Saturday, August 20, 2011

daycare and holidays arg!

I decided to leave Jackson where he is.  He's happy there, and yes it costs more but he's learned a lot and is doing really well.  It's also very convenient.  But now I'm having some second thoughts.  Mostly because of vacation and holidays.  The contract I have with the daycare says she will take 10 vacation days plus the stat holidays (she lists them) and up to 5 sick days.  So she has technically taken 6 sick days already, but Jackson was sick for 1 of them so I'm ok with that.  She has also already taken 10 vacation days as far as I am concerned.  There were 10 days, not stat holidays or sick days, that she was closed. 

And now she's put more on  her calendar!  One in November after US thanksgiving.  Ok fine, I'll play dumb and call in to work that the daycare is closed because she's sick, so I can use a different type of leave than vacation days, but is she expecting me to pay her for it?  Then she's got herself closed from December 21st until January 6th! That is 10 working days, not including the stats for Christmas and Boxing Day, and New Years.  I am so upset!  That means I'll have to use 20+ vacation days for this year, never mind that I'll be using 2 1/2 of them when she's open but I want to take a day off.  I only get 15 in a year!  I feel suddenly trapped by her scheduled. Yes I think she should be able to take vacation, and yes she's giving me lots of notice, but I have no backup.
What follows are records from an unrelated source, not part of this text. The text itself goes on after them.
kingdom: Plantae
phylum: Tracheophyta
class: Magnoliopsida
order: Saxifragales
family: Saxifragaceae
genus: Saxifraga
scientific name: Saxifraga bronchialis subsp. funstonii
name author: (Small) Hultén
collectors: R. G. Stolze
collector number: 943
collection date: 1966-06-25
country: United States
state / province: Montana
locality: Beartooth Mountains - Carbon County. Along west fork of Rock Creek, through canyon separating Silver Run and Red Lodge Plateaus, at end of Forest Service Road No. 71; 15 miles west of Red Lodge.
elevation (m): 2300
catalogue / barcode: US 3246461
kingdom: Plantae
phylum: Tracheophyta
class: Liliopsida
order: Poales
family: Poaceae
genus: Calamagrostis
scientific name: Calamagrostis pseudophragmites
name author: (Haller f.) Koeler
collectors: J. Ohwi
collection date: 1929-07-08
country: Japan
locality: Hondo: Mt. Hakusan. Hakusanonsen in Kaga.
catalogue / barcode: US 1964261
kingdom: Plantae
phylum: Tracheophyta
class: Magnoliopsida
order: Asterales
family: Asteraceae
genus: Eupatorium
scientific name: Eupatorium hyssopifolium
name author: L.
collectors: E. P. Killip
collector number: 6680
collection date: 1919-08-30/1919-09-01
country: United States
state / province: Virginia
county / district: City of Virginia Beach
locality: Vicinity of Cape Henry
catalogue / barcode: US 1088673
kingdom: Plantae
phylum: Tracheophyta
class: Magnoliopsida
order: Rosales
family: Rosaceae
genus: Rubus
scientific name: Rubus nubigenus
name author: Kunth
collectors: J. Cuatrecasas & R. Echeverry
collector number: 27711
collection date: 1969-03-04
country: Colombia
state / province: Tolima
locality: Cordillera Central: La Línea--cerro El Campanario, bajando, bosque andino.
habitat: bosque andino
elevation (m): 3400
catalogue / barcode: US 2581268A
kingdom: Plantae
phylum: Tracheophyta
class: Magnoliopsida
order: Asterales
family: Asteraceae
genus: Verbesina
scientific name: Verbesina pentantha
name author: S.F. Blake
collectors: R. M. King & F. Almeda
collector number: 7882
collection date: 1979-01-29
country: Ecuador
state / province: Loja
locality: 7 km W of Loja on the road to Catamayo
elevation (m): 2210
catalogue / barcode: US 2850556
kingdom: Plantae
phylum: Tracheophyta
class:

There is no one to split these holidays with, it's all me.  I'm stressing out now because I'm not sure I have enough holidays to cover all these.  It's making me ill as I write this and I can't even check until I go to work Monday. 

Plus one of the days I'm not sure if she's actually closed or not.  And the 23rd is a bring the kids to work day at work, so I can not take the day off and bring him in, get paid for it, not have to use holidays, but how does that look?  I'm off the two days before because daycare's closed, but sure I'll come in on the Friday.  I also have to save a day off for February when she's closed for a provincial holiday that I don't get because I work for the federal government... yeah go figure that one out.  And if she takes any other time before the end of March, I have to take unpaid leave.  Because I can afford to do that... I'm quite upset (in case you can't tell) and am wondering now if I should have taken that other spot... at least it's a centre and while they are probably closed over Christmas, that's 3 days, not 10.  Arg!!! 

I'm so drained by all this crap, I just don't know what to do any more.  I would like to not pay her for the extra days, since they are above her 10 vacation days, but does that make thing uncomfortable for us?  Do I care?  I guess I have to because she's watching my kid... and I don't want him to suffer for it.  So stupid.  I wonder if I can change my mind now about the other daycare... course I don't have time to give a months notice so I'd be screwed there any way, have to pay for two places at once.  I feel ill.